ADM boss Juan Luciano said that unfavourable weather in North America, coupled with the environment in the ethanol industry, were the cause of the weaker figures.
“The first quarter proved more challenging than initially expected,” Luciano said. “Impacts from severe weather in North America were on the high side of our initial estimates, and the ethanol industry environment limited margins and opportunities.
“Despite a challenging start to the year, we continue to make excellent progress on our key imperatives for 2019: improving performance in certain businesses, accelerating our readiness efforts, and delivering results from our growth investments. We are very encouraged with our new Neovia business and the creation of a global Animal Nutrition platform. Readiness continues to expand our efforts to enhance our competitiveness. And additional actions we are announcing today will help us advance our goals to deliver best-in-class customer service along with long-term growth and shareholder value.”

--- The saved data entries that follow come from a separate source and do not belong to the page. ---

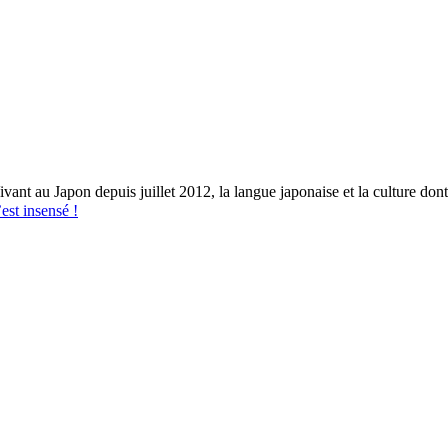
vant au Japon depuis juillet 2012, la langue japonaise et la culture dont 
t insensé !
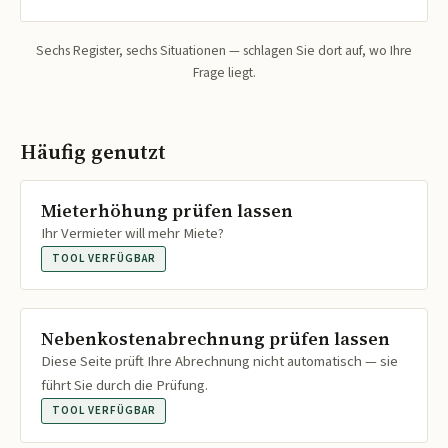
Sechs Register, sechs Situationen — schlagen Sie dort auf, wo Ihre
Frage liegt.
Häufig genutzt
Mieterhöhung prüfen lassen
Ihr Vermieter will mehr Miete?
TOOL VERFÜGBAR
Nebenkostenabrechnung prüfen lassen
Diese Seite prüft Ihre Abrechnung nicht automatisch — sie
führt Sie durch die Prüfung.
TOOL VERFÜGBAR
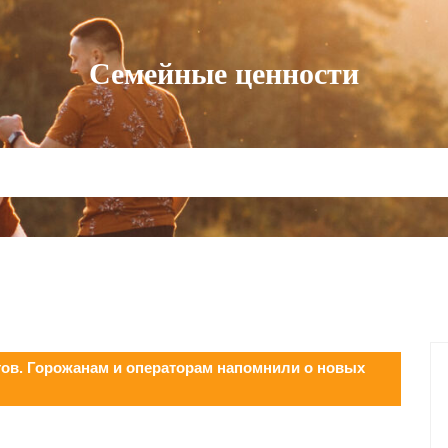
Семейные ценности
тов. Горожанам и операторам напомнили о новых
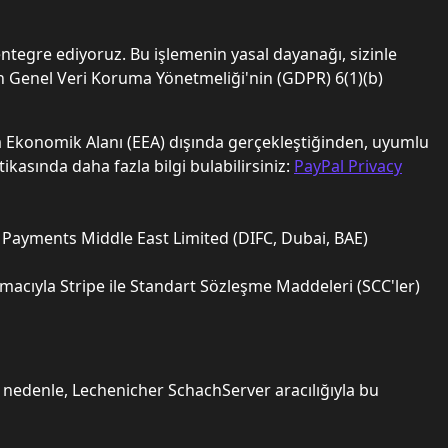
 entegre ediyoruz. Bu işlemenin yasal dayanağı, sizinle
in Genel Veri Koruma Yönetmeliği'nin (GDPR) 6(1)(b)
upa Ekonomik Alanı (EEA) dışında gerçekleştiğinden, uyumlu
kasında daha fazla bilgi bulabilirsiniz:
PayPal Privacy
e Payments Middle East Limited (DIFC, Dubai, BAE)
amacıyla Stripe ile Standart Sözleşme Maddeleri (SCC'ler)
 Bu nedenle, Lechenicher SchachServer aracılığıyla bu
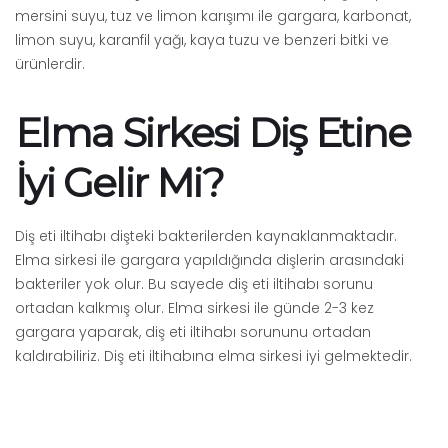
mersini suyu, tuz ve limon karışımı ile gargara, karbonat,
limon suyu, karanfil yağı, kaya tuzu ve benzeri bitki ve
ürünlerdir.
Elma Sirkesi Diş Etine
İyi Gelir Mi?
Diş eti iltihabı dişteki bakterilerden kaynaklanmaktadır.
Elma sirkesi ile gargara yapıldığında dişlerin arasındaki
bakteriler yok olur. Bu sayede diş eti iltihabı sorunu
ortadan kalkmış olur. Elma sirkesi ile günde 2-3 kez
gargara yaparak, diş eti iltihabı sorununu ortadan
kaldırabiliriz. Diş eti iltihabına elma sirkesi iyi gelmektedir.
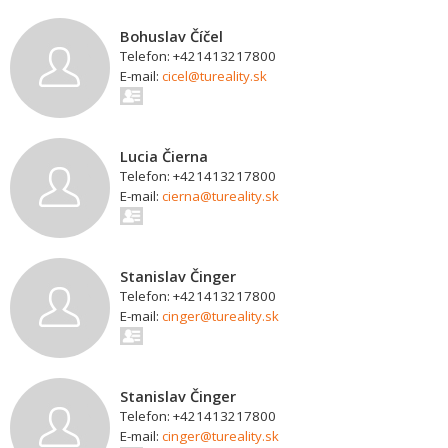
Bohuslav Číčel
Telefon: +421413217800
E-mail:
cicel@tureality.sk
Lucia Čierna
Telefon: +421413217800
E-mail:
cierna@tureality.sk
Stanislav Činger
Telefon: +421413217800
E-mail:
cinger@tureality.sk
Stanislav Činger
Telefon: +421413217800
E-mail:
cinger@tureality.sk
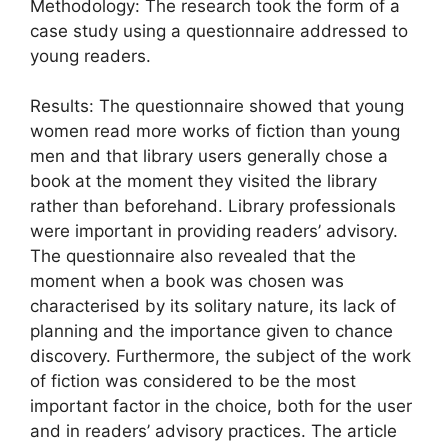
Methodology: The research took the form of a
case study using a questionnaire addressed to
young readers.
Results: The questionnaire showed that young
women read more works of fiction than young
men and that library users generally chose a
book at the moment they visited the library
rather than beforehand. Library professionals
were important in providing readers’ advisory.
The questionnaire also revealed that the
moment when a book was chosen was
characterised by its solitary nature, its lack of
planning and the importance given to chance
discovery. Furthermore, the subject of the work
of fiction was considered to be the most
important factor in the choice, both for the user
and in readers’ advisory practices. The article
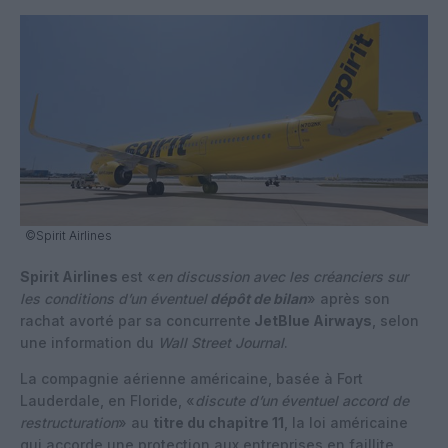
©Spirit Airlines
Spirit Airlines
est «
en discussion avec les créanciers sur
les conditions d’un éventuel
dépôt de bilan
» après son
rachat avorté par sa concurrente
JetBlue Airways
, selon
une information du
Wall Street Journal
.
La compagnie aérienne américaine, basée à Fort
Lauderdale, en Floride, «
discute d’un éventuel accord de
restructuration
» au
titre du chapitre 11
, la loi américaine
qui accorde une protection aux entreprises en faillite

The company has announced several new measures “to underpin long-term-value creation”: it plans to repurpose its corn wet mill in Marshall, Minnesota to produce higher volumes of food and industrial-grade starches, as well as liquid feedstocks, for food and industrial uses. The company will phase out production of high-fructose corn syrup at the facility as soon as committed deliveries are complete.
It will also establish an entirely new ethanol subsidiary, which will report as an individual segment and allow ADM to advance ‘strategic alternatives’, which could include spinning the business of to existing shareholders. The subsidiary will include the dry mills at Columbus, Nebraska; Cedar Rapids, Iowa; and Peoria, Illinois.
ADM will also embark on a series of ‘organisational changes’ to enhance productivity and effectiveness, including offering early retirement to some staff in the US and Canada.
Luciano continued: “With three quarters of the year still ahead of us, the continued advancement of our strategy, combined with an anticipated resolution of the US-China trade situation and an expected acceleration of soybean meal demand driven by African Swine Fever, make us optimistic for the second half. Taking all of these factors into account, we remain committed to continuing to pull the levers under our control to deliver our objective of full-year earnings comparable to or higher than 2018.”
In the past quarter, ADM has acquired a couple of citrus ingredients producer – first, citrus flavours producer Florida Chemical Company (FCC) in January; then German citrus flavours supplier Erich Ziegler in March. It has also agreed to buy the remaining 50% stake in UK-based grain trader Gleadell Agriculture.
Additionally, a new partnership with Paradigm for Parity will commit it to achieving gender parity across its senior leadership structure by 2030.